Supes OK Natividad’s trauma center plan

  • January 29, 2014
From the Salinas Californian
 
SALINAS,CA – January 29, 2014

Natividad Medical Center on Tuesday received the final go-ahead from elected officials to begin building Monterey County’s first official trauma center during a meeting that grew testy over a letter sent to supervisors by Salinas Valley Memorial Healthcare System proposing a delay in choosing the trauma site while an affiliation between the two hospitals is considered.

Harry Weis, chief executive officer of NMC, made a number of trips up to the podium to answer questions about the safety-net hospital’s fiscal health as the Monterey County Board of Supervisors deliberated on the matter. At this point in NMC’s fiscal year, which ends June 30, Weis acknowledged the medical center is projected to run between $8 million and $9 million in the red. Currently, the hospital is showing about a $4 million loss.

That, Weis said, is because of heavy investments in equipment and other upgrades to prepare for the launch of the Level II trauma center. He said he plans to fill close to 70 new positions. Those new hires will staff everything from the trauma bay and intensive care unit to medical-surgical and laboratory jobs. The trauma center is slated to open no later than January 2015.

“We will need these additional teams of people ready 24/7 when the trauma center opens,” Weis said after the meeting.

In terms of revenue for NMC, an independent consultant, Bishop and Associates, concluded that a trauma center at NMC would be profitable by millions of dollars.

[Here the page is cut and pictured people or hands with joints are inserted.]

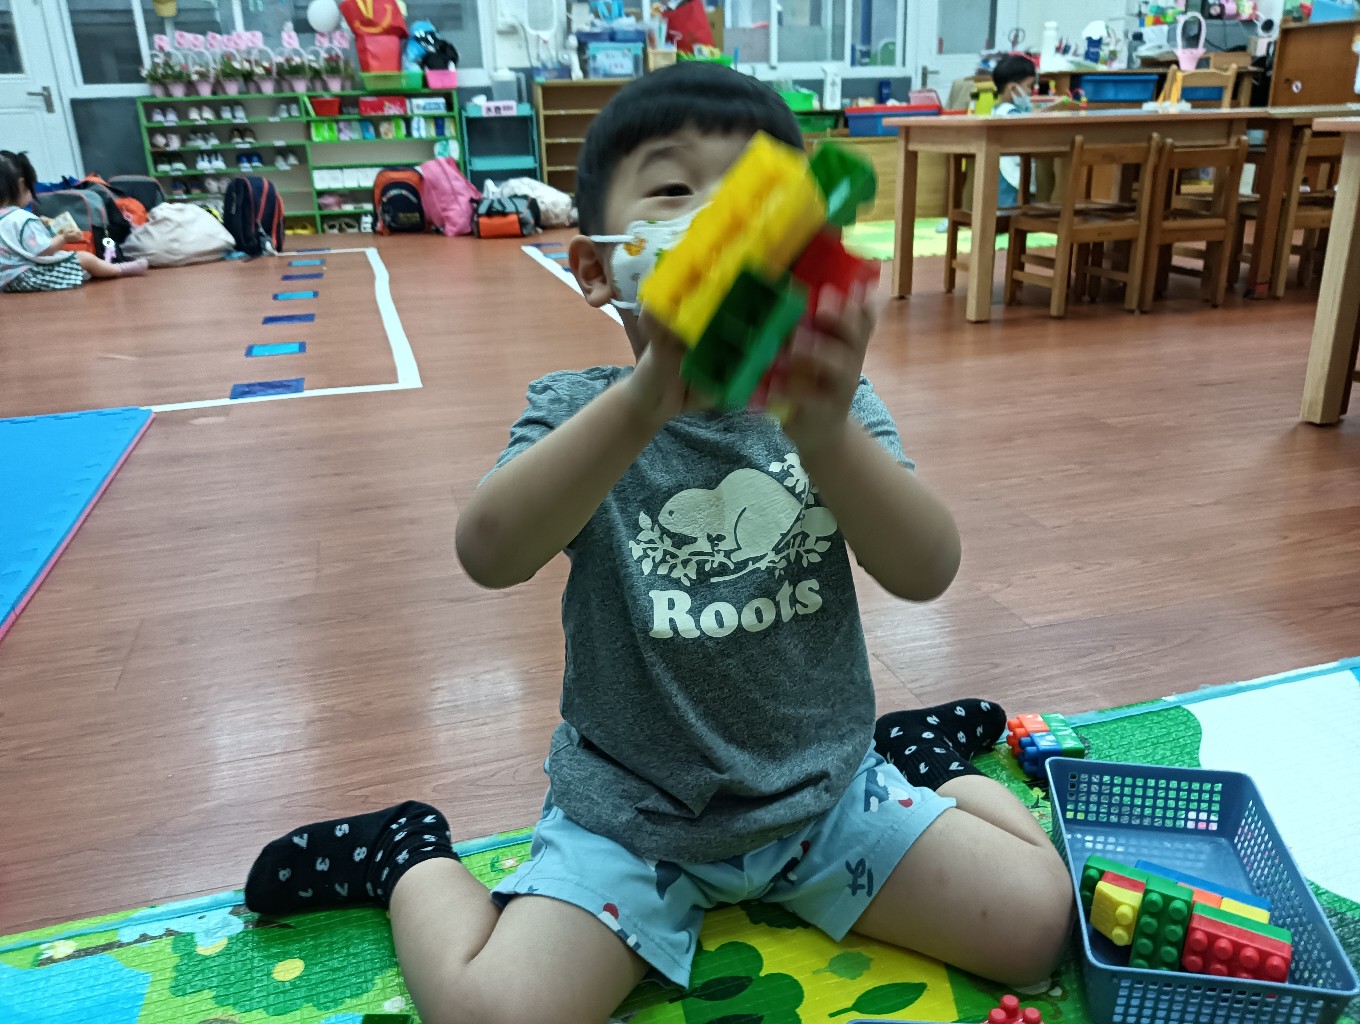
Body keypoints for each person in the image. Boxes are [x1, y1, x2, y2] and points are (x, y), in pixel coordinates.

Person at [242, 62, 1074, 1024]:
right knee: (492, 1013)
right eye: (677, 189)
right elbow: (488, 552)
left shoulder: (832, 410)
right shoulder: (576, 410)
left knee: (1039, 922)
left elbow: (927, 571)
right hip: (633, 821)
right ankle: (405, 856)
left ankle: (924, 762)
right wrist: (646, 399)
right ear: (595, 268)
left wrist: (824, 426)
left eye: (759, 199)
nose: (721, 221)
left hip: (825, 798)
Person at [0, 150, 147, 293]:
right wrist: (64, 238)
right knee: (84, 258)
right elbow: (43, 249)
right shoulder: (23, 218)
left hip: (5, 281)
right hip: (28, 278)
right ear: (21, 184)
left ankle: (88, 271)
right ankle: (119, 269)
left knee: (67, 259)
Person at [990, 54, 1040, 208]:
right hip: (1012, 179)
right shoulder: (1008, 114)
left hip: (1010, 177)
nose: (1031, 92)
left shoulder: (999, 110)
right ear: (1013, 88)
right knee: (1011, 212)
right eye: (1029, 86)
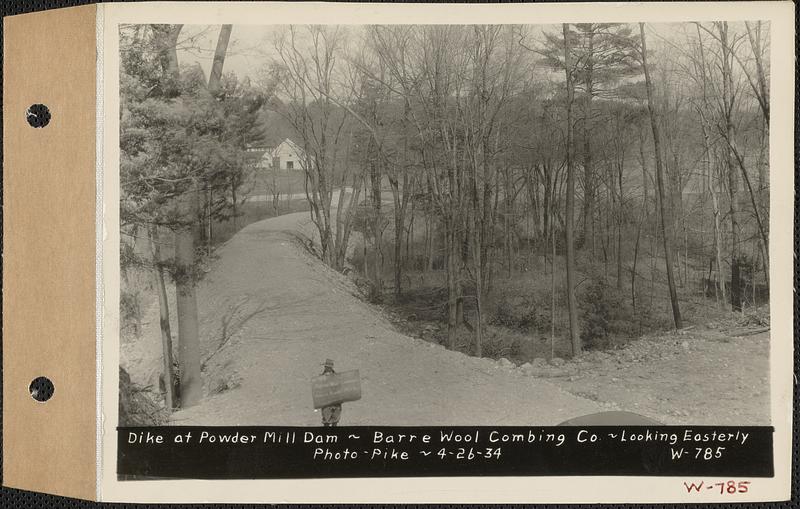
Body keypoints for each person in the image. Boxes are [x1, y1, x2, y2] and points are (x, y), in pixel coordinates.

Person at [320, 359, 342, 426]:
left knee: (335, 420)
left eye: (329, 367)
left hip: (336, 401)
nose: (327, 368)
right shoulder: (321, 378)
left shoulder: (337, 377)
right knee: (326, 420)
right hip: (326, 401)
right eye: (326, 367)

A letter to the Board of Supervisors from Salinas Valley Memorial Healthcare System suggesting a partnership was interpreted by some audience members as a ploy to delay authorizing NMC to move forward with the trauma center. Weis, who declined to criticize SVMH throughout the meeting, said the letter suggested a type of joint powers authority between the two hospitals, and contained an “implicit request to delay the trauma center action.”

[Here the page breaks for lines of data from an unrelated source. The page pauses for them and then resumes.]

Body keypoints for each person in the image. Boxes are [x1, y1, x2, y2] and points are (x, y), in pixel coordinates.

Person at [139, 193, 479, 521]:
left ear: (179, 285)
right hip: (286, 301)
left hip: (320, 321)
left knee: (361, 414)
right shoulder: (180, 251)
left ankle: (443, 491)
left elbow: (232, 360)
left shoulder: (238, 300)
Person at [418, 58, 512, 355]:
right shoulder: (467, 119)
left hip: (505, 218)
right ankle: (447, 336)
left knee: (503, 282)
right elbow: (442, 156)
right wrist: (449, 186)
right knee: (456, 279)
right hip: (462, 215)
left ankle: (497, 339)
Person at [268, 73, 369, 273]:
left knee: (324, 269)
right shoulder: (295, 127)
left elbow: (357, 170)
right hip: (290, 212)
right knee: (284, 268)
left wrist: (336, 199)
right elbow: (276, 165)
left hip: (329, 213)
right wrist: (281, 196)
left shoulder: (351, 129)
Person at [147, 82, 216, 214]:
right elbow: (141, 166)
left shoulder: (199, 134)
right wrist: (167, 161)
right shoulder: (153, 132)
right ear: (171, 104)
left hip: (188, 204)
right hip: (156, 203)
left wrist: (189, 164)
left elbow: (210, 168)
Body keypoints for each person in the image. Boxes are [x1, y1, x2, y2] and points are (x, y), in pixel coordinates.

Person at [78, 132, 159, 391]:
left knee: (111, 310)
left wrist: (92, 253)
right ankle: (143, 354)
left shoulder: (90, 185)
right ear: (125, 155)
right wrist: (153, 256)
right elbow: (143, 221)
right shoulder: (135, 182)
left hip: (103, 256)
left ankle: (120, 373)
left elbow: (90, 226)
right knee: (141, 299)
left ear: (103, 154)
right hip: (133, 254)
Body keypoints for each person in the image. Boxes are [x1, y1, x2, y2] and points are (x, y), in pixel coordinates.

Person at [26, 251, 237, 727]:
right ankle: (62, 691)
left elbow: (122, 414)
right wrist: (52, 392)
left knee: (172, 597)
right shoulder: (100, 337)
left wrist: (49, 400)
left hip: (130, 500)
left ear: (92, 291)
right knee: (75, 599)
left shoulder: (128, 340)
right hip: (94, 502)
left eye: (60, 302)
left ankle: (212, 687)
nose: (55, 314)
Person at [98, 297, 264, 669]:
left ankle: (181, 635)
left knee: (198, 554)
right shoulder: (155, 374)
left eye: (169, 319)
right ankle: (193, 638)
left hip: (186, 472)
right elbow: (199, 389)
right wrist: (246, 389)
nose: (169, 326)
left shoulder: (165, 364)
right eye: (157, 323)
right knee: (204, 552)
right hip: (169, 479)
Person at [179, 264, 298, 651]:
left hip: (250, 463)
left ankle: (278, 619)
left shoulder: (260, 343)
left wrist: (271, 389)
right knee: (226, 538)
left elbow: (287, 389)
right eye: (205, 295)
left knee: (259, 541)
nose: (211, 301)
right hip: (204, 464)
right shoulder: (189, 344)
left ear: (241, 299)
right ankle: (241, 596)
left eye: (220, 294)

The letter, dated Jan. 23, outlined a partnership in which NMC’s assets would be transferred to the new joint powers authority, Narvaez said. In 2012, SVMH rejected a proposal by the county to affiliate with Natividad at a time when SVMH’s board of directors had put the healthcare system on the market in hopes of finding a buyer. Natividad ended up as the only suitor at that time.

Supporters of NMC came out in full force, defending the hospital and chastising SVMH for its proposal.

At times, speakers became testy with the board. Narvaez told supervisors that if they did anything other than approve the implementation plan for the trauma center, it “would be a failure in your (supervisors’) leadership to put the interests of our community first.”

Another speaker, Manuel Sapien, called on Supervisor Fernando Armenta to have the courtesy to look speakers in the eye when they are at the podium.

Armenta fired back — and later apologized for his tone — that the reason he was looking down was because he had already made seven pages of notes.

“I spent 14 years with Natividad Medical Center and if anyone has any questions about my loyalty to that hospital, and to SVMH and to healthcare in this county, I will hold you up for days talking about it,” he said.

In the end, supervisors voted unanimously, with Supervisor Dave Potter absent, to direct NMC to begin implementation of its trauma center plan. Weis estimates full accreditation will come in January 2015.

He said after the meeting that date is the drop-dead deadline, but he has an internal deadline of opening sooner than that.